El error número tres, y posiblemente el más caro a largo plazo: subestimar el impacto de una reforma «menor». Cambiar las llantas por unas más anchas, instalar un kit de admisión deportiva, modificar el escape. Cualquiera de estas operaciones puede invalidar el cumplimiento del modelo original y obligar a una tramitación que el propietario no había previsto. (Y créeme: el cliente nunca lo cuenta voluntariamente, lo descubrimos en la rampa.)

Cómo decidir qué ruta tomar antes de pisar la ITV
Después de revisar muchos expedientes a lo largo de los años, hemos terminado por usar una checklist mental antes de aceptar un encargo. Te la dejamos aquí porque, bien aplicada, te ahorrará viajes en falso y tasas pagadas en vano.
- ¿El vehículo es nuevo y procede de un fabricante con producción serial reconocida en la UE? → Procedimiento serial vía COC.
- ¿Es usado, viene de un país UE y conserva su COC original sin modificaciones? → Matriculación directa con la validación heredada.
- ¿Procede de Reino Unido, Suiza, EE.UU., Andorra u otro tercer país? → Vía individualizada obligatoria.
- ¿Es nacional pero ha sufrido modificaciones estructurales o de seguridad? → Expediente de reformas con proyecto técnico.
- ¿Es un kit car, prototipo o vehículo autoconstruido? → Vía individualizada con proyecto técnico desde cero.
Si tu caso encaja en más de una categoría o no estás seguro, lo sensato es consultar antes con un ingeniero o gabinete técnico. Llegar a la inspección con la duda sale caro: tasas pagadas, días perdidos y, en los peores casos, vehículos inmovilizados hasta resolver el expediente. Hemos visto demasiados casos para no recomendarlo abiertamente.
Preguntas frecuentes
¿Cuándo es obligatoria la homologación de tipo?
Es obligatoria para fabricantes e importadores que ponen en el mercado series completas de un mismo modelo dentro de la UE. Para particulares con un único vehículo, normalmente aplica la vía individualizada o la matriculación directa con COC.
¿Qué diferencia hay entre homologación de tipo e individual?
La serial certifica el modelo entero de una vez y se aplica a todas las unidades producidas; la individual evalúa cada unidad por separado contrastando sus elementos técnicos uno a uno. Difieren en coste, plazos y documentación exigida.
¿Es obligatoria la homologación para vehículos importados de la UE?
No, si el coche conserva su COC original en regla y no ha sufrido modificaciones.

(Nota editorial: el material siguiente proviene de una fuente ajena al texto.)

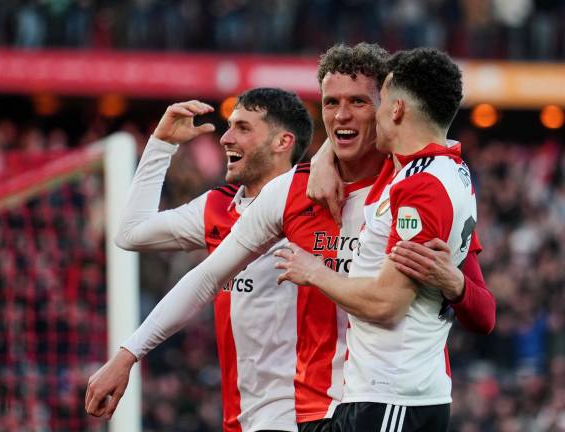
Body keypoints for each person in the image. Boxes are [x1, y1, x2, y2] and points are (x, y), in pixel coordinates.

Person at [86, 44, 494, 432]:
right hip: (305, 411)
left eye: (358, 102)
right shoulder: (292, 192)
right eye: (331, 103)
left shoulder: (413, 185)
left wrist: (455, 284)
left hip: (385, 401)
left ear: (388, 108)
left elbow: (483, 312)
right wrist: (128, 354)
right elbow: (207, 276)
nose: (342, 116)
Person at [275, 48, 481, 431]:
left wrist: (315, 272)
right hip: (395, 396)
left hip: (392, 395)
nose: (370, 113)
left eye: (377, 102)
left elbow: (387, 304)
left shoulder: (421, 187)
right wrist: (325, 154)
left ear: (397, 110)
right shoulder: (449, 170)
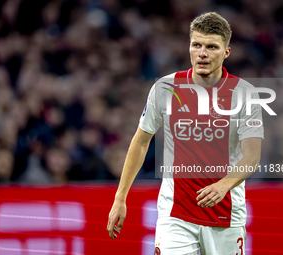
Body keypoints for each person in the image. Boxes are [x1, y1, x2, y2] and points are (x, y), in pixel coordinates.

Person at [107, 12, 263, 255]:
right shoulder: (165, 88)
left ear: (226, 52)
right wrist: (120, 198)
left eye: (211, 47)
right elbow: (141, 141)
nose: (202, 53)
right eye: (196, 45)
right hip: (175, 214)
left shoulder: (245, 94)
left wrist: (224, 185)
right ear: (189, 47)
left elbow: (252, 156)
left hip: (226, 215)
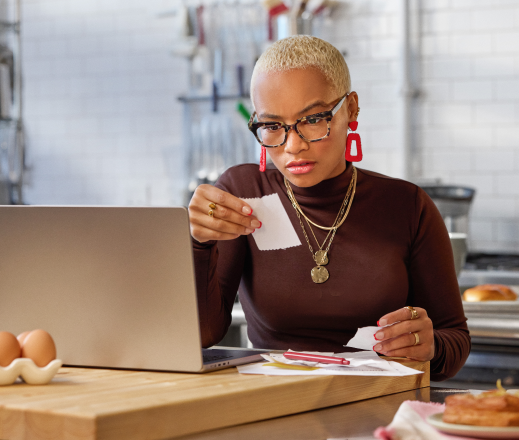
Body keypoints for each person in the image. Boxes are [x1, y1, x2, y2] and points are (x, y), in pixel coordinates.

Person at [188, 35, 469, 381]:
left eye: (312, 119)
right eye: (272, 126)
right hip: (270, 407)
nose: (292, 145)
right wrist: (198, 242)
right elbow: (204, 335)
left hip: (378, 407)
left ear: (350, 109)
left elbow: (455, 339)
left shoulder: (407, 206)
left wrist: (431, 346)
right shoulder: (243, 196)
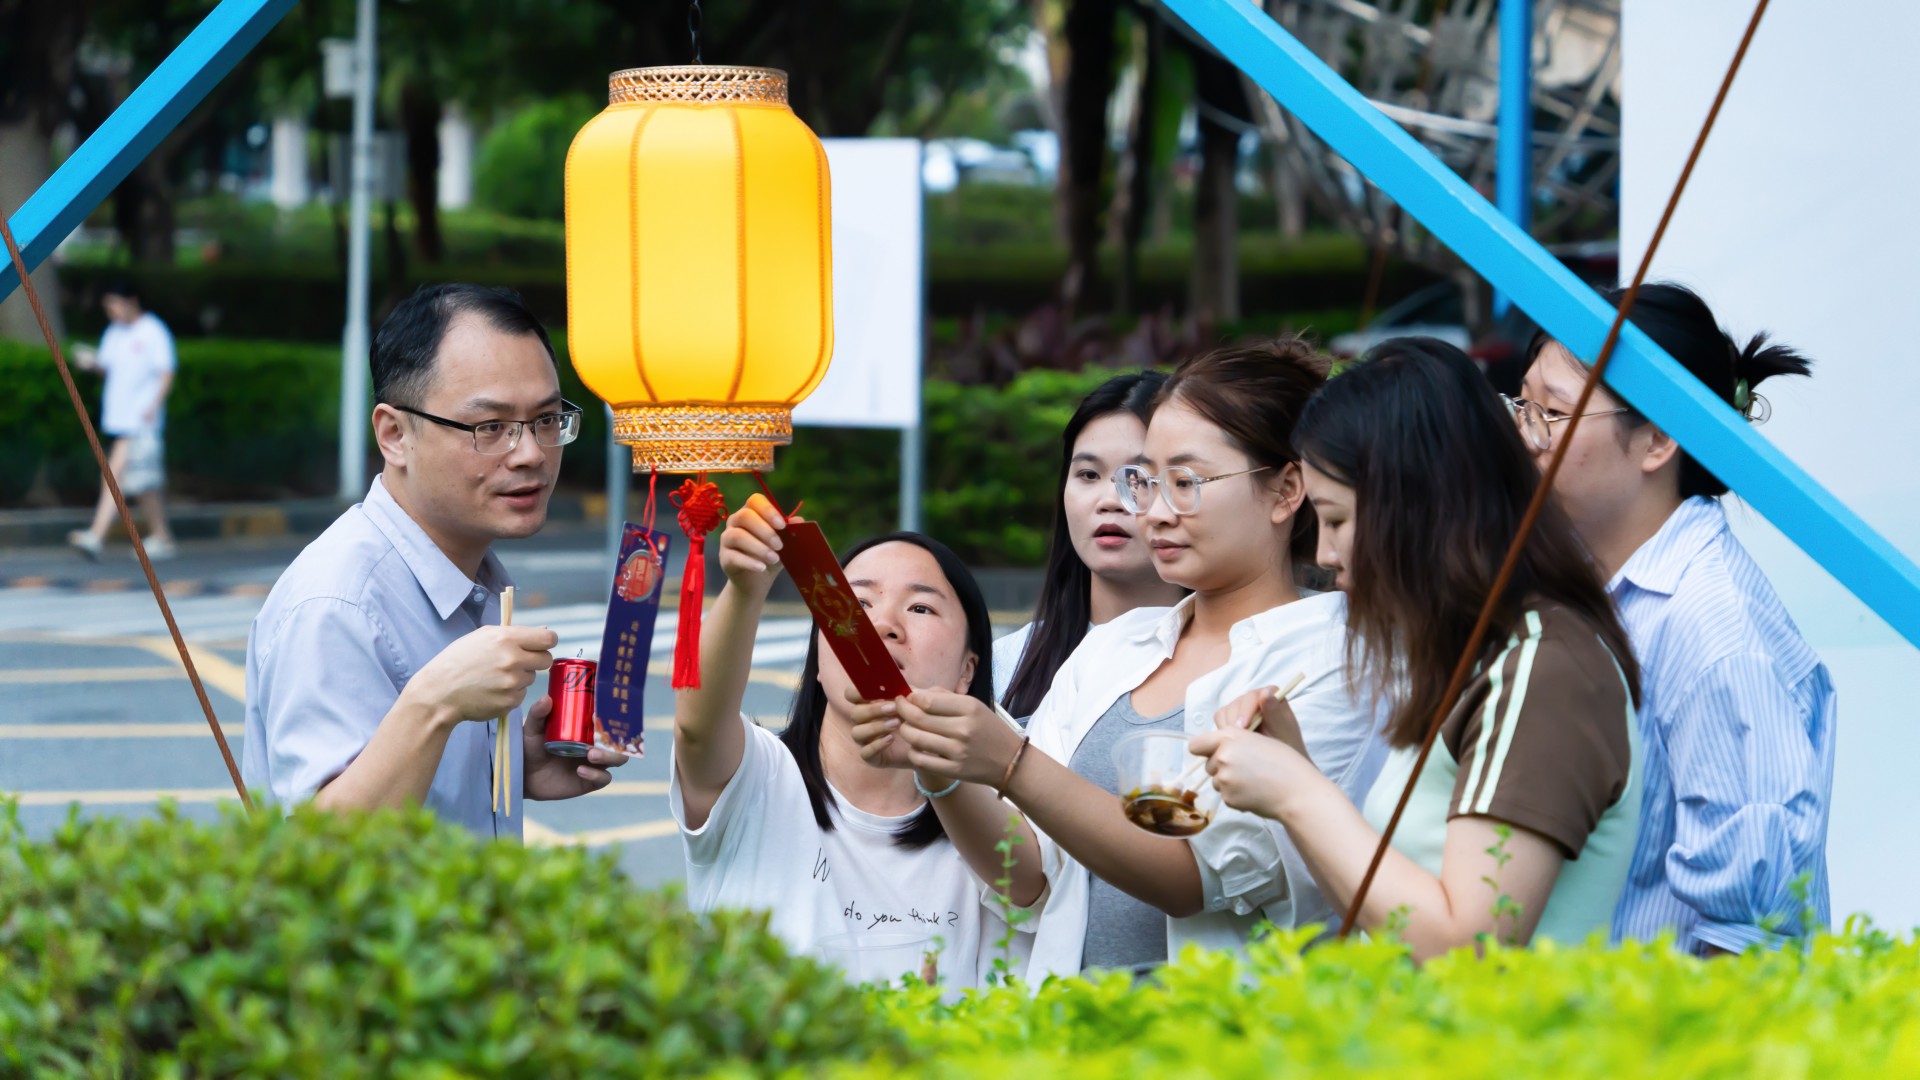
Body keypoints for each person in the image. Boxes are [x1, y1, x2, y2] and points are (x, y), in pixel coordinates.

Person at [852, 338, 1387, 981]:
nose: (1152, 512)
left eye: (1185, 483)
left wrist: (1011, 763)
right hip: (1072, 1021)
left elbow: (1195, 879)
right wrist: (941, 767)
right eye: (1147, 483)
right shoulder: (1115, 646)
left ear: (1286, 490)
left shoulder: (1337, 656)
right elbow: (1028, 881)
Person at [1192, 337, 1641, 962]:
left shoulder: (1543, 669)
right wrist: (1294, 769)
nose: (1324, 554)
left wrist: (1297, 793)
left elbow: (1470, 951)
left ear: (1419, 507)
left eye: (1337, 519)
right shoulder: (1479, 656)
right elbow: (1383, 916)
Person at [1516, 283, 1835, 954]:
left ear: (1657, 440)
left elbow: (1750, 939)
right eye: (1522, 404)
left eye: (1553, 412)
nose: (1526, 435)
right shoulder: (1582, 580)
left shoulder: (1716, 627)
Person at [243, 284, 630, 835]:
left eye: (547, 420)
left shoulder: (469, 574)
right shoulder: (337, 605)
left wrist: (509, 766)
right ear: (394, 434)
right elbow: (318, 849)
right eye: (490, 427)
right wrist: (434, 703)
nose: (530, 453)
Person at [671, 502, 998, 988]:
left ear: (967, 671)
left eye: (920, 607)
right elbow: (697, 729)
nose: (883, 625)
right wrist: (744, 589)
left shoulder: (995, 820)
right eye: (859, 604)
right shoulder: (755, 780)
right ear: (819, 657)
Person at [996, 371, 1186, 717]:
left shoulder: (1227, 660)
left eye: (1137, 478)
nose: (1109, 500)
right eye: (1088, 475)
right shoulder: (1005, 664)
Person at [68, 280, 177, 561]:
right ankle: (162, 535)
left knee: (114, 475)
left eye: (115, 305)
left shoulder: (153, 331)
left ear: (131, 302)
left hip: (140, 421)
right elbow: (107, 366)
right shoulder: (114, 332)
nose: (112, 311)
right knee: (144, 484)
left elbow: (166, 372)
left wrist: (153, 406)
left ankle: (97, 534)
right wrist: (91, 362)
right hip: (120, 419)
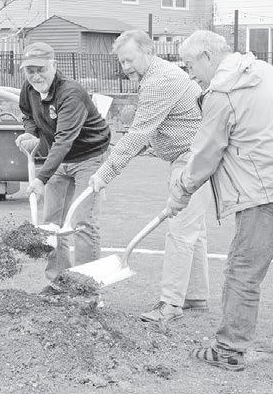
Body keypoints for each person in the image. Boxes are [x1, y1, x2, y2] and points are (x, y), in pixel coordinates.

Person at [168, 30, 273, 371]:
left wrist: (181, 191)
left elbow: (206, 153)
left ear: (207, 56)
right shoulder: (271, 73)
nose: (190, 74)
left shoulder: (223, 92)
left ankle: (229, 349)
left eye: (190, 65)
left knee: (242, 272)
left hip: (268, 192)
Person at [88, 30, 210, 323]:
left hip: (192, 159)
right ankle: (195, 295)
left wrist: (104, 174)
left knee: (180, 229)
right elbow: (151, 130)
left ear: (148, 51)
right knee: (194, 230)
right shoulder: (157, 75)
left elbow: (138, 133)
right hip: (195, 154)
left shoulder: (159, 82)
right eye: (122, 62)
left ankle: (171, 303)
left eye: (129, 60)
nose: (125, 67)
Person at [15, 42, 111, 292]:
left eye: (41, 69)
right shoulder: (29, 89)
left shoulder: (71, 93)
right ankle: (59, 283)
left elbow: (64, 139)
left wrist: (41, 179)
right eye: (30, 70)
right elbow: (27, 113)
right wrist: (31, 132)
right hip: (59, 159)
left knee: (82, 222)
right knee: (51, 222)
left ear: (54, 66)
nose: (36, 76)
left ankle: (87, 287)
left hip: (89, 157)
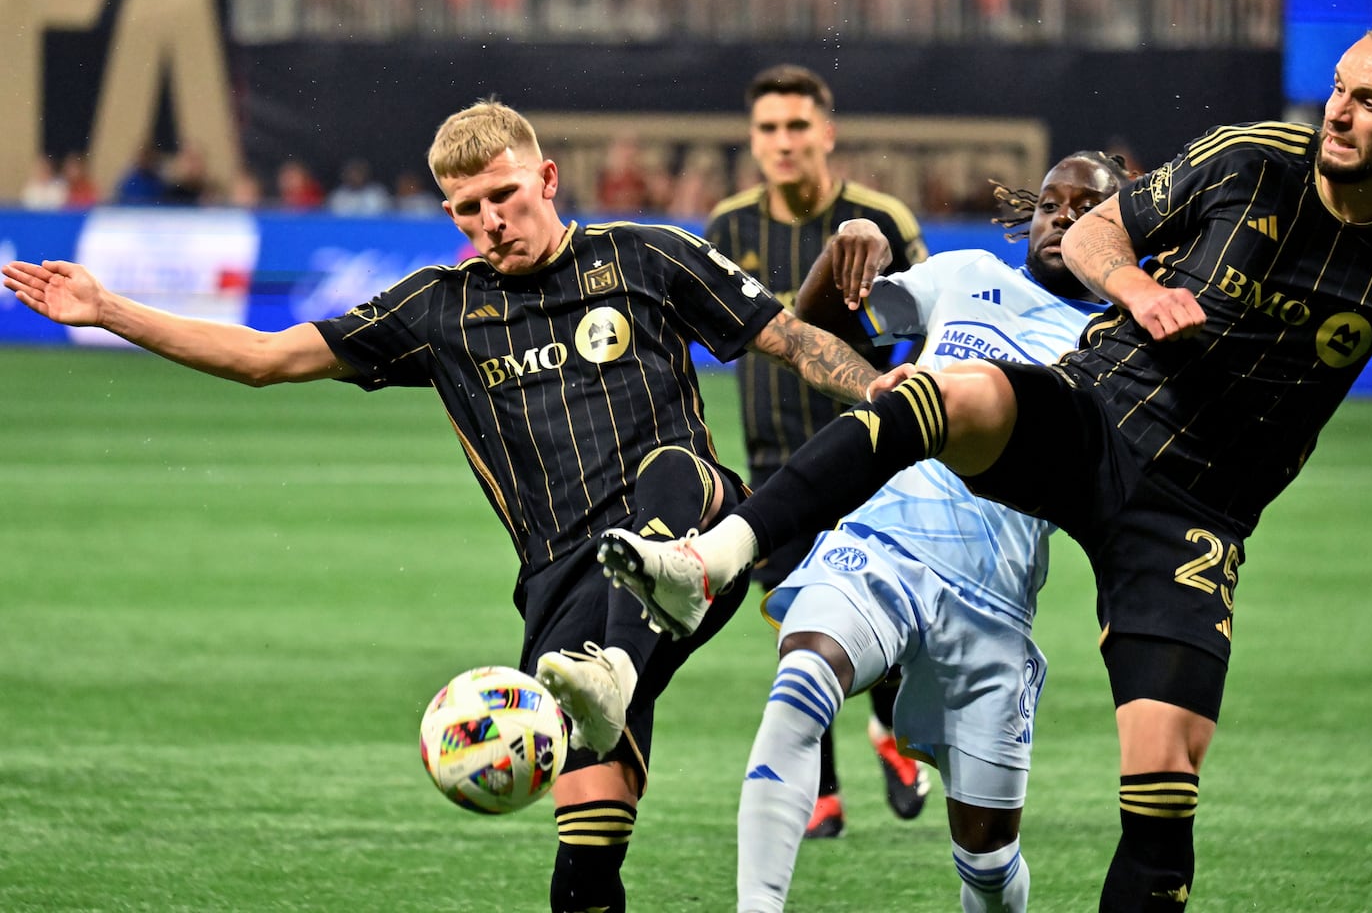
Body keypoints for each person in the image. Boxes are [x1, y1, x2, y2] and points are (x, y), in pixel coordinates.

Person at [599, 23, 1372, 910]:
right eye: (1337, 88)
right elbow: (1092, 241)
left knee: (1155, 794)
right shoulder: (1240, 164)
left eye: (1369, 102)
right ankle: (710, 560)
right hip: (1082, 429)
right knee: (948, 399)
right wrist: (1137, 291)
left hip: (1184, 519)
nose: (1339, 113)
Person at [2, 99, 884, 913]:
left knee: (677, 468)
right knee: (586, 860)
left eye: (504, 194)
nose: (491, 221)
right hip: (562, 589)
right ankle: (606, 679)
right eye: (468, 209)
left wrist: (896, 401)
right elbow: (265, 358)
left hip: (691, 536)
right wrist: (111, 310)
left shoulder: (647, 255)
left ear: (545, 179)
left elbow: (792, 342)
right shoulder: (439, 308)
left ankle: (622, 652)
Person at [735, 151, 1129, 913]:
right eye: (1052, 204)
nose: (1063, 219)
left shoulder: (1118, 345)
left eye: (1089, 210)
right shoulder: (965, 275)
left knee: (986, 862)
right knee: (800, 685)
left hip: (993, 602)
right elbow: (815, 329)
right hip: (882, 543)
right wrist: (845, 245)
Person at [706, 62, 932, 837]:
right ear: (753, 140)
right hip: (775, 463)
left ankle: (893, 730)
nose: (783, 142)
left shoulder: (882, 220)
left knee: (876, 616)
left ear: (826, 133)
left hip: (874, 458)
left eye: (798, 126)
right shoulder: (727, 228)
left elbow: (933, 328)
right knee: (797, 623)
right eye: (768, 129)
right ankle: (822, 789)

En ese caso basta con la matriculación ordinaria en España, sin generar un expediente de certificación nuevo.
¿Quién está obligado a solicitar la homologación de tipo?
El fabricante o representante autorizado del fabricante. Un particular no solicita certificación por modelo: cuando importa o reforma, su procedimiento es individualizado o de reformas, según el caso.
¿Qué pasa si no se homologa un vehículo?
No puede matricularse, no recibe permiso de circulación y, si se intentara circular, supondría infracción grave con sanción económica e inmovilización. En importaciones, el coche queda bloqueado en aduana o sin matrícula española hasta resolver el expediente.